Skills they need: The skills needed depend greatly on the type of infrastructure being developed. In some cases, this is one of the most development-focused SRE roles, and so deep knowledge of the organization’s codebase is a must. If focused more on policy and procedure, the architect may not need coding skills, but will still need to understand how their processes will work on the level of development. Either way, this is primarily a technical role, focused on engineering solutions to specific needs. In our discussion, Jake emphasized the idea of SREs existing on a range of socialness - if educators are on the social end, architects can be on the other extreme.
Who they are: Having processes in place to respond effectively and thoroughly to incidents is a major part of SRE. The incident response leader takes responsibility for making your organization as incident-ready as possible.
What they do: The incident response leader plays a role before, during, and after incidents. Before incidents, they lead in setting up runbooks, on-call schedules, and other tools to help respondents. Of course, all of this is done in collaboration with the teams that will be responding. During incidents, they serve as a procedure expert that ensures teams are working effectively. If there’s disagreement over roles and responsibilities, or when to escalate, the incident response leader can serve as a point of authority to keep things moving. After the incident, the incident response leader can drive the creation of a retrospective. This document gathers the lessons of the incident and serves as a hub for followup tasks.

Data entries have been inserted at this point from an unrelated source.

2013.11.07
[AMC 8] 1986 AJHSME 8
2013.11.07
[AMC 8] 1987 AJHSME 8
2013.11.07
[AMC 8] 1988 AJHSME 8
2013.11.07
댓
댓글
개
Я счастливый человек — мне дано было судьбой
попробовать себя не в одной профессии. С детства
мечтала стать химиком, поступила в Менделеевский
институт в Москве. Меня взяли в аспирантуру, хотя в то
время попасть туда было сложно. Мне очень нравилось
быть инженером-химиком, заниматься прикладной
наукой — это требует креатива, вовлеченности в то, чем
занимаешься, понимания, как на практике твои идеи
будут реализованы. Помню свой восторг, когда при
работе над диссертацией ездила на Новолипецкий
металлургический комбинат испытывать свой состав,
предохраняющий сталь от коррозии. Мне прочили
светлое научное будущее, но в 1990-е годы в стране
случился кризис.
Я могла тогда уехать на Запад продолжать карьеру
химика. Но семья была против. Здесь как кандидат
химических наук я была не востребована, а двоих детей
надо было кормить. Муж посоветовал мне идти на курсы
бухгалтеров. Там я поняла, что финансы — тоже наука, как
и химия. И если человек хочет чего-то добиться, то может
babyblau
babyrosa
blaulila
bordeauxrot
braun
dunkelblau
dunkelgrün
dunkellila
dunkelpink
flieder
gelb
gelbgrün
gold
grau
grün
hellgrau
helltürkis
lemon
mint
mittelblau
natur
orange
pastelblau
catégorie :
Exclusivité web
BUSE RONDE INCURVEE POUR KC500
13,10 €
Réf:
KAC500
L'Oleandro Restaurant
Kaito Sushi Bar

The leader makes sure this document is created, reviewed, and acted on.
Skills they need: Incident response leaders need both a lot of people skills - to understand how people will behave while panicking and empathizing with their abilities - and infrastructural skills - to know how the tools they build will interact with the system. They also need a strong ability to prioritize based on the bigger picture. Their world is one where everything is on fire, and they need to distinguish quickly between a big fire and a little fire. This means having a perspective that’s zoomed out to the entire organization while still able to see the little issues that each incident can bring.
Having a team of specialists can be a challenge, but it leads to opportunities. Of course, you may have SREs who can embody several of these specializations; they aren’t mutually exclusive. It’s just often a tradeoff, where one invests their time. People also have their personal interests, something we can appreciate and lean into. By allowing people to flourish in their skills without losing the robustness of shared knowledge, you’ll build the strongest possible team.